How to Build a Question-Answering System with Milvus

NLP, or Natural Language Processing, is a multidisciplinary domain which incorporates computational linguistics, statistical modeling, and artificial intelligence algorithms to facilitate the machines’ automatic manipulation, analysis, and comprehension of human language data.

NLP enables the machines to effectively process and understand the intricate nuances of linguistic structures, semantics, and pragmatics which empower them to perform the tasks such as language translation, sentiment analysis, information extraction, and dialogue generation, among others.

It is a fundamental feature in building a question-answering system that allows a machine to generate the answer to a given question in natural human language. You will often find the NLP applications in customer service portals, personalized chatting, and more.

In this article, we will explore how we can configure a basic NLP application using the basic machine learning techniques and the Milvus vector database which plays a crucial role in such applications.

This article demonstrates the implementation of a question-answering system which utilizes the semantic similarity matching. The overall procedure is as follows:

Acquire a substantial collection of questions and their corresponding answers within a specific domain that constitutes a standardized question set.
Utilize the BERT (Bidirectional Encoder Representations from Transformers) model to transform these questions into feature vectors which are then stored in Milvus—an open-source vector database. Simultaneously, Milvus assigns a unique vector ID to each feature vector.
Persist the representative question IDs and their associated answers in PostgreSQL, a powerful relational database management system.
When a user presents a question:

The BERT model converts the question into a feature vector representation. Milvus performs a similarity search which seeks the most similar feature vector based on its stored collection. MySQL retrieves the corresponding answer that is linked to the identified question ID.

Through this approach, the question-answering system effectively leverages the semantic similarity matching, BERT model embeddings, Milvus vector database, and PostgreSQL to retrieve the answers based on user queries accurately.

The system architecture is as depicted in the following image:

Source: Milvus.

Requirements:

For this project, you are required with the following:

A Question and Answer Dataset for your application
Python 3.10+
BERT
MySQL
Jupyter Lab
Towhee

Data Preparation

The first step is to obtain a dataset that contains the question-and-answer pairs. For this, we use the WikiQA dataset. This dataset contains the questions from the Bing query logs.

You can download the dataset in the following link:

https://www.microsoft.com/en-us/download/details.aspx?id=52419

Installing the Dependencies

The next step is to install the required dependencies.
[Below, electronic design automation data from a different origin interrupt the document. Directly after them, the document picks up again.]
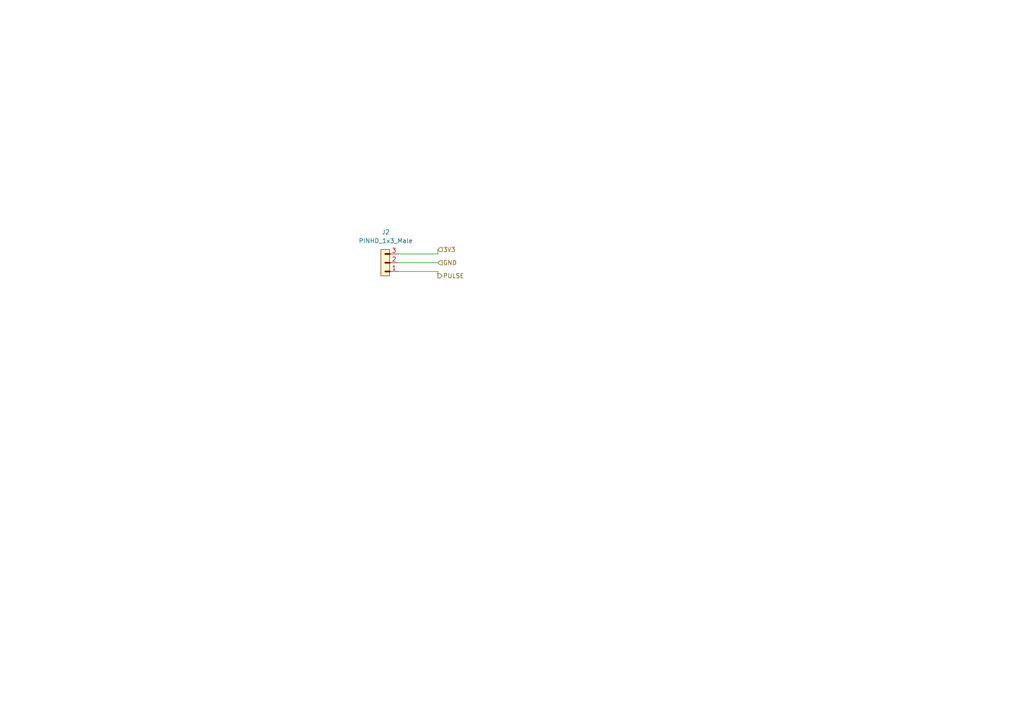
<source format=kicad_sch>
(kicad_sch
	(version 20250114)
	(generator "eeschema")
	(generator_version "9.0")
	(uuid "61eb1b03-1fe7-467a-a491-2f41a48307e3")
	(paper "A4")
	
	(wire
		(pts
			(xy 115.57 78.74) (xy 127 78.74)
		)
		(stroke
			(width 0)
			(type default)
		)
		(uuid "116243e2-1361-4118-8684-74a8637cecc4")
	)
	(wire
		(pts
			(xy 115.57 76.2) (xy 127 76.2)
		)
		(stroke
			(width 0)
			(type default)
		)
		(uuid "2c08356d-7cdf-4e69-8590-6cbb96421698")
	)
	(wire
		(pts
			(xy 127 78.74) (xy 127 80.01)
		)
		(stroke
			(width 0)
			(type default)
		)
		(uuid "5b60627b-4a24-4941-aaf6-c742f83ca29a")
	)
	(wire
		(pts
			(xy 115.57 73.66) (xy 127 73.66)
		)
		(stroke
			(width 0)
			(type default)
		)
		(uuid "70ee12fd-ed06-4b2a-bc95-295b8d46db46")
	)
	(wire
		(pts
			(xy 127 73.66) (xy 127 72.39)
		)
		(stroke
			(width 0)
			(type default)
		)
		(uuid "d9e3885e-3a8f-43e6-b63a-fc5c14c185de")
	)
	(hierarchical_label "GND"
		(shape input)
		(at 127 76.2 0)
		(effects
			(font
				(size 1.27 1.27)
			)
			(justify left)
		)
		(uuid "012a7f09-3220-44bd-bf13-57c78d4d8308")
	)
	(hierarchical_label "PULSE"
		(shape output)
		(at 127 80.01 0)
		(effects
			(font
				(size 1.27 1.27)
			)
			(justify left)
		)
		(uuid "40f2c4d2-8449-42b2-83a7-b9a5d3ef153d")
	)
	(hierarchical_label "3V3"
		(shape input)
		(at 127 72.39 0)
		(effects
			(font
				(size 1.27 1.27)
			)
			(justify left)
		)
		(uuid "efed8cbc-3115-4859-ac90-cf2f75738552")
	)
	(symbol
		(lib_id "PCM_SL_Pin_Headers:PINHD_1x3_Male")
		(at 111.76 76.2 180)
		(unit 1)
		(exclude_from_sim no)
		(in_bom yes)
		(on_board yes)
		(dnp no)
		(fields_autoplaced yes)
		(uuid "9310fada-ecff-4c1a-a378-1a0fea8a05b8")
		(property "Reference" "J2"
			(at 111.885 67.31 0)
			(effects
				(font
					(size 1.27 1.27)
				)
			)
		)
		(property "Value" "PINHD_1x3_Male"
			(at 111.885 69.85 0)
			(effects
				(font
					(size 1.27 1.27)
				)
			)
		)
		(property "Footprint" "Connector_PinHeader_2.54mm:PinHeader_1x03_P2.54mm_Vertical"
			(at 110.49 71.12 0)
			(effects
				(font
					(size 1.27 1.27)
				)
				(hide yes)
			)
		)
		(property "Datasheet" ""
			(at 111.76 85.09 0)
			(effects
				(font
					(size 1.27 1.27)
				)
				(hide yes)
			)
		)
		(property "Description" "Pin Header male with pin space 2.54mm. Pin Count -3"
			(at 111.76 76.2 0)
			(effects
				(font
					(size 1.27 1.27)
				)
				(hide yes)
			)
		)
		(pin "1"
			(uuid "8529fb64-dcc3-442c-a95a-da02ea0a07dc")
		)
		(pin "2"
			(uuid "08919e0e-dbc6-4826-b647-15e1f7c9bf7b")
		)
		(pin "3"
			(uuid "479fd4ab-d3a2-4998-adcf-5edde5efc6c1")
		)
		(instances
			(project ""
				(path "/ea485091-218e-4ddf-97d6-ebaac999a2f0/09784e01-1020-4389-b939-489690fb469c"
					(reference "J2")
					(unit 1)
				)
			)
		)
	)
)

</source>
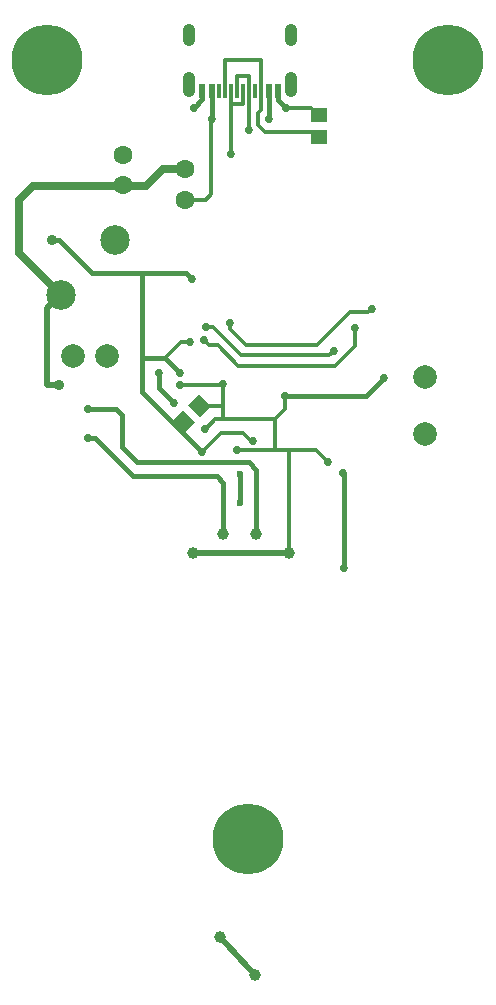
<source format=gbl>
G04 Created by GerbView*
%FSLAX26Y26*%
%MOIN*%
G75*
%ADD10C,0.0010*%
%ADD11C,0.0393*%
%ADD12C,0.0196*%
%ADD13C,0.0275*%
%ADD14C,0.0157*%
%ADD15C,0.0118*%
%ADD16C,0.0787*%
%ADD17C,0.0984*%
%ADD18C,0.0629*%
%ADD19C,0.0354*%
%ADD20R,0.0118X0.0452*%
%ADD21R,0.0236X0.0452*%
%ADD22C,0.0393*%
%ADD23R,0.0551X0.0511*%
%ADD24C,0.2362*%
%ADD25C,0.0236*%
%LNEXPORT*%
D02*
D10*
D11*
X693759Y-03081251D03*
D10*
D11*
X812500Y-03209362D03*
D10*
D12*
X693748Y-03081251D02*
X812500Y-03209377D01*
D11*
X706251Y-01737503D03*
D12*
D11*
X815625Y-01737503D03*
D12*
D11*
X603125Y-01803129D03*
D12*
D11*
X925000Y-01803129D03*
D12*
X603125Y-01803129D02*
X925000D01*
D13*
X643748Y-01387503D03*
D12*
D13*
X253125Y-01321877D03*
D12*
D13*
X253125Y-01418755D03*
D12*
D13*
X634374Y-01465629D03*
D12*
D13*
X703125Y-01237503D03*
D12*
D14*
X253125Y-01321877D02*
X346874D01*
X368748Y-01343755D01*
Y-01450003D01*
X418748Y-01500003D01*
X790625D01*
X815625Y-01525003D01*
Y-01737503D01*
X253125Y-01418755D02*
X278125D01*
X406251Y-01546877D01*
X684374D01*
X706251Y-01568755D01*
Y-01737503D01*
D13*
X1106251Y-01534377D03*
D14*
D13*
X1056251Y-01500003D03*
D14*
D13*
X1109374Y-01853129D03*
D14*
X1109374Y-01853129D02*
Y-01537503D01*
X1106251Y-01534377D01*
D13*
X750000Y-01459377D03*
D14*
D13*
X803125Y-01428129D03*
D14*
D15*
X803125Y-01434377D02*
X771874Y-01403129D01*
X696874D01*
X634374Y-01465629D01*
X643748Y-01387503D02*
X646874D01*
X678125Y-01356251D01*
X878125D01*
Y-01459377D01*
X1015625D01*
X1056251Y-01500003D01*
X750000Y-01459377D02*
X878125D01*
X703125Y-01237503D02*
Y-01356251D01*
D13*
X912500Y-01278129D03*
D15*
X912500Y-01278129D02*
Y-01321877D01*
X878125Y-01356251D01*
D13*
X562500Y-01243755D03*
D15*
X562500Y-01243755D02*
X696874D01*
X703125Y-01237503D01*
D13*
X562500Y-01203129D03*
D15*
D13*
X540625Y-01303129D03*
D15*
D13*
X490625Y-01203129D03*
D15*
D14*
X490625Y-01203129D02*
Y-01253129D01*
X540625Y-01303129D01*
X562500Y-01203129D02*
X512500Y-01153129D01*
X440625D01*
X434374Y-01159377D01*
Y-01265629D01*
X634374Y-01465629D01*
D10*
G36*
X535870Y-01362559D02*
X572062Y-01326366D01*
X611035Y-01365338D01*
X574846Y-01401531D01*
X535870Y-01362559D01*
G37*
G36*
X588763Y-01309661D02*
X624956Y-01273472D01*
X663929Y-01312448D01*
X627740Y-01348637D01*
X588763Y-01309661D01*
G37*
D15*
X626346Y-01311055D02*
X701677D01*
X703125Y-01312503D01*
D16*
X1378271Y-01406031D03*
D15*
D16*
X1378271Y-01215480D03*
D15*
D13*
X1240625Y-01218755D03*
D15*
D14*
X912500Y-01278129D02*
X1181251D01*
X1240625Y-01218755D01*
D15*
X925000Y-01803129D02*
Y-01459377D01*
D17*
X344822Y-00759291D03*
D15*
D17*
X163625Y-00940484D03*
D15*
D13*
X640625Y-01093755D03*
D15*
D16*
X206251Y-01146877D03*
D15*
D16*
X316488Y-01146877D03*
D15*
D18*
X370681Y-00577019D03*
D15*
D18*
X370681Y-00476405D03*
D15*
D18*
X576728Y-00523196D03*
D15*
D18*
X576728Y-00623811D03*
D15*
D13*
X1143748Y-01053129D03*
D15*
X640625Y-01093755D02*
X657047Y-01110177D01*
X688299D01*
X756251Y-01178129D01*
X1078125D01*
X1143748Y-01112503D01*
Y-01053129D01*
D13*
X1075000Y-01128129D03*
D15*
D13*
X646874Y-01050003D03*
D15*
X646874Y-01050003D02*
X671874D01*
X765625Y-01143755D01*
X1059374D01*
X1075000Y-01128129D01*
D13*
X1200000Y-00987503D03*
D15*
D13*
X728125Y-01034377D03*
D15*
X728125Y-01034377D02*
Y-01056251D01*
X781251Y-01109377D01*
X1018748D01*
X1128125Y-01000003D01*
X1187500D01*
X1200000Y-00987503D01*
D13*
X25000Y-00750003D03*
D15*
D13*
X25000Y-00771877D03*
D15*
D13*
X25000Y-00793755D03*
D15*
D13*
X25000Y-00750003D02*
Y-00801858D01*
X163625Y-00940484D01*
X25000Y-00750003D02*
Y-00625003D01*
X71874Y-00578129D01*
X446874D01*
X503125Y-00521877D01*
X575409D01*
X576728Y-00523196D01*
D19*
X134374Y-00759377D03*
D13*
X600000Y-00887503D03*
D13*
D14*
X134374Y-00759377D02*
X159374D01*
X268748Y-00868755D01*
X581251D01*
X600000Y-00887503D01*
D19*
X159374Y-01243755D03*
D14*
D12*
X159374Y-01243755D02*
X118748D01*
Y-00985362D01*
X163625Y-00940484D01*
D14*
X434374Y-01159377D02*
Y-00868755D01*
D20*
X830350Y-00262503D03*
D14*
D20*
X810665Y-00262503D03*
D14*
D20*
X790980Y-00262503D03*
D14*
D20*
X771295Y-00262503D03*
D14*
D20*
X751610Y-00262503D03*
D14*
D20*
X731925Y-00262503D03*
D14*
D20*
X712240Y-00262503D03*
D14*
D20*
X692555Y-00262503D03*
D14*
D21*
X888161Y-00262503D03*
D14*
D21*
X856665Y-00262503D03*
D14*
D21*
X666287Y-00262503D03*
D14*
D21*
X634791Y-00262503D03*
D14*
D11*
X931913Y-00057814D03*
D14*
D11*
X931913Y-00090629D03*
D14*
D11*
X931913Y-00217192D03*
D14*
D11*
X931913Y-00260940D03*
D14*
D22*
X931913Y-00057814D02*
Y-00090629D01*
Y-00217192D02*
Y-00260940D01*
D11*
X591287Y-00217192D03*
D22*
D11*
X591287Y-00260940D03*
D22*
X591287Y-00217192D02*
Y-00260940D01*
D11*
X591287Y-00057814D03*
D22*
D11*
X591287Y-00090629D03*
D22*
X591287Y-00057814D02*
Y-00090629D01*
D13*
X913161Y-00317188D03*
D22*
D13*
X606913Y-00317188D03*
D22*
D13*
X856913Y-00354688D03*
D22*
D13*
X666287Y-00356251D03*
D22*
D14*
X888161Y-00262503D02*
Y-00292188D01*
X913161Y-00317188D01*
X634791Y-00262503D02*
Y-00289307D01*
X606913Y-00317188D01*
X666287Y-00262503D02*
Y-00356251D01*
X856665Y-00262503D02*
Y-00354440D01*
X856913Y-00354688D01*
D15*
X830350Y-00262503D02*
Y-00159374D01*
D23*
X1024196Y-00417090D03*
D15*
D23*
X1024196Y-00342287D03*
D15*
D24*
X118748Y-00159374D03*
D15*
D24*
X1456251Y-00159374D03*
D15*
D24*
X787500Y-02756251D03*
D15*
X576728Y-00623811D02*
X647866D01*
X665523Y-00606153D01*
Y-00357011D01*
X666287Y-00356251D01*
D13*
X729688Y-00473437D03*
D15*
D13*
X790625Y-00392188D03*
D15*
X913161Y-00317188D02*
X999094D01*
X1024196Y-00342287D01*
X830350Y-00262503D02*
Y-00325901D01*
X820311Y-00335937D01*
Y-00376562D01*
X843748Y-00400000D01*
X1007106D01*
X1024196Y-00417090D01*
D13*
X593748Y-01100000D03*
D15*
X593748Y-01100000D02*
X565629D01*
X512500Y-01153129D01*
X712240Y-00262503D02*
Y-00159637D01*
X712500Y-00159374D01*
X830350D01*
X771295Y-00262503D02*
Y-00305267D01*
X770311Y-00306251D01*
X731925Y-00262503D02*
Y-00305362D01*
X732811Y-00306251D01*
X770311D01*
X731925Y-00305362D02*
Y-00471200D01*
X729688Y-00473437D01*
X751610Y-00262503D02*
Y-00210984D01*
X751562Y-00210937D01*
X790980Y-00262503D02*
Y-00211291D01*
X790625Y-00210937D01*
X751562D01*
X790980Y-00262503D02*
Y-00391834D01*
X790625Y-00392188D01*
D25*
X760937Y-01634374D03*
D15*
D25*
X760937Y-01539062D03*
D15*
D14*
X760937Y-01634374D02*
Y-01539062D01*
D02*
M02*

</source>
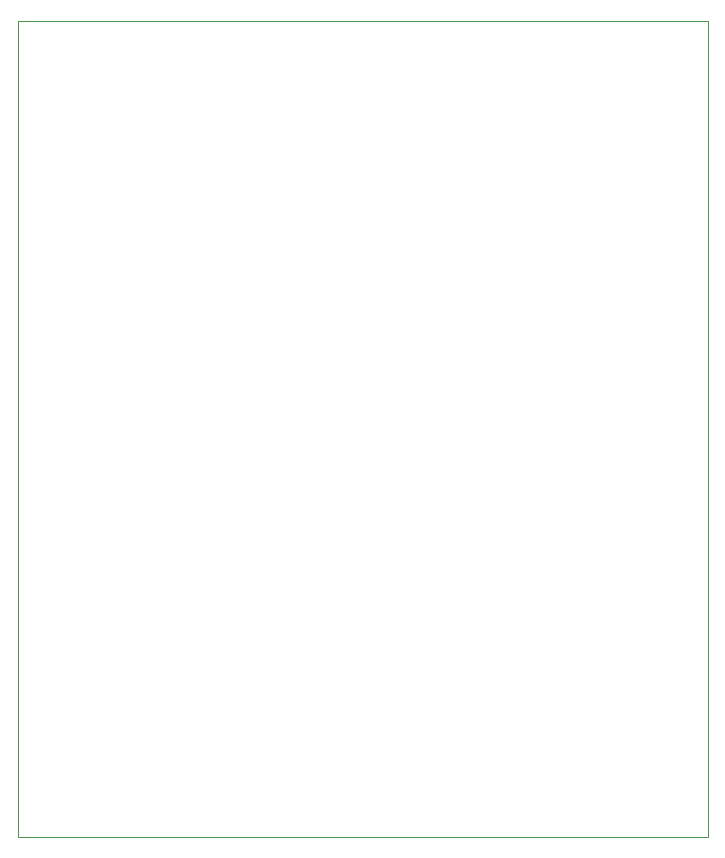
<source format=gbr>
%TF.GenerationSoftware,KiCad,Pcbnew,9.0.6*%
%TF.CreationDate,2025-12-16T16:23:58-03:00*%
%TF.ProjectId,shield teensy_v3,73686965-6c64-4207-9465-656e73795f76,rev?*%
%TF.SameCoordinates,Original*%
%TF.FileFunction,Profile,NP*%
%FSLAX46Y46*%
G04 Gerber Fmt 4.6, Leading zero omitted, Abs format (unit mm)*
G04 Created by KiCad (PCBNEW 9.0.6) date 2025-12-16 16:23:58*
%MOMM*%
%LPD*%
G01*
G04 APERTURE LIST*
%TA.AperFunction,Profile*%
%ADD10C,0.100000*%
%TD*%
G04 APERTURE END LIST*
D10*
X143340000Y-62370000D02*
X201730000Y-62370000D01*
X201730000Y-131450000D01*
X143340000Y-131450000D01*
X143340000Y-62370000D01*
M02*

</source>
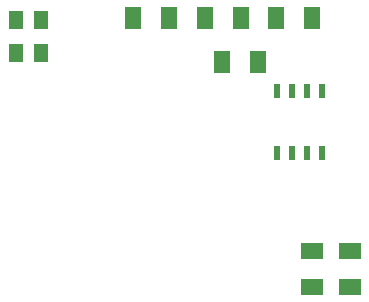
<source format=gbr>
%TF.GenerationSoftware,Altium Limited,Altium Designer,23.6.0 (18)*%
G04 Layer_Color=128*
%FSLAX45Y45*%
%MOMM*%
%TF.SameCoordinates,CF38A103-D8AE-499C-B0C4-B378558345B8*%
%TF.FilePolarity,Positive*%
%TF.FileFunction,Paste,Bot*%
%TF.Part,Single*%
G01*
G75*
%TA.AperFunction,SMDPad,CuDef*%
%ADD11R,1.35000X1.85000*%
%ADD12R,1.85000X1.35000*%
%ADD23R,1.20000X1.50000*%
G04:AMPARAMS|DCode=24|XSize=0.55mm|YSize=1.25mm|CornerRadius=0.0495mm|HoleSize=0mm|Usage=FLASHONLY|Rotation=180.000|XOffset=0mm|YOffset=0mm|HoleType=Round|Shape=RoundedRectangle|*
%AMROUNDEDRECTD24*
21,1,0.55000,1.15100,0,0,180.0*
21,1,0.45100,1.25000,0,0,180.0*
1,1,0.09900,-0.22550,0.57550*
1,1,0.09900,0.22550,0.57550*
1,1,0.09900,0.22550,-0.57550*
1,1,0.09900,-0.22550,-0.57550*
%
%ADD24ROUNDEDRECTD24*%
D11*
X5664300Y11417300D02*
D03*
X5359300D02*
D03*
X5956200D02*
D03*
X6261200D02*
D03*
X5054700D02*
D03*
X4749700D02*
D03*
X5804000Y11051425D02*
D03*
X5499000D02*
D03*
D12*
X6261100Y9143900D02*
D03*
Y9448900D02*
D03*
X6581526Y9448900D02*
D03*
Y9143900D02*
D03*
D23*
X3755800Y11404600D02*
D03*
X3965800D02*
D03*
X3755800Y11124175D02*
D03*
X3965800D02*
D03*
D24*
X6350000Y10278500D02*
D03*
X6223000D02*
D03*
X6096000D02*
D03*
X5969000D02*
D03*
X6350000Y10803500D02*
D03*
X6223000D02*
D03*
X6096000D02*
D03*
X5969000D02*
D03*
%TF.MD5,ac7cefd2e172e378c64990df2a6df544*%
M02*

</source>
We can use the pip commands as follows:

pip install -q towhee towhee.models gradio

This should install the required dependencies.

Create a Notebook and Load the Data

Next, open up the Jupyter Notebook and create a notebook to store the code that you will use to train the model. Ensure that it is in the exact location as the “WebQA.tsv” file that you downloaded earlier.

Using Pandas, read the data as follows:

import pandas as pd

df = pd.read_table("./WikiQA.tsv")

Next, you can check the head of the data as follows:

df.head()

To use the dataset to get the answers, let’s first define the dictionary. The dictionary contains the actual question ID and the answer to that question.

id_answer = df.set_index('QuestionID')['Sentence'].to_dict()

Create the Milvus Collection

The next step is to create a Milvus collection to store the dataset. Assuming that you have Milvus running and you have the Pymilvus SDK installed, we can run the code as follows:

from pymilvus import connections, FieldSchema, CollectionSchema, DataType, Collection, utility

connections.connect(host='127.0.0.1', port='19530')

def create_milvus_collection(collection_name, dim):

if utility.has_collection(collection_name):

utility.drop_collection(collection_name)

fields = [

FieldSchema(name='id', dtype=DataType.VARCHAR, descrition='ids', max_length=500, is_primary=True, auto_id=False),

FieldSchema(name='embedding', dtype=DataType.FLOAT_VECTOR, descrition='embedding vectors', dim=dim)

]

schema = CollectionSchema(fields=fields, description='reverse image search')

collection = Collection(name=collection_name, schema=schema)

# create IVF_FLAT index for collection.

index_params = {

'metric_type':'L2',

'index_type':"IVF_FLAT",

'params':{"nlist":2048}

}

collection.create_index(field_name="embedding", index_params=index_params)

return collection

collection = create_milvus_collection('question_answer', 768)

Conclusion

We explored how we can build a question-answering system using NLP and Milvus and the basic dataset.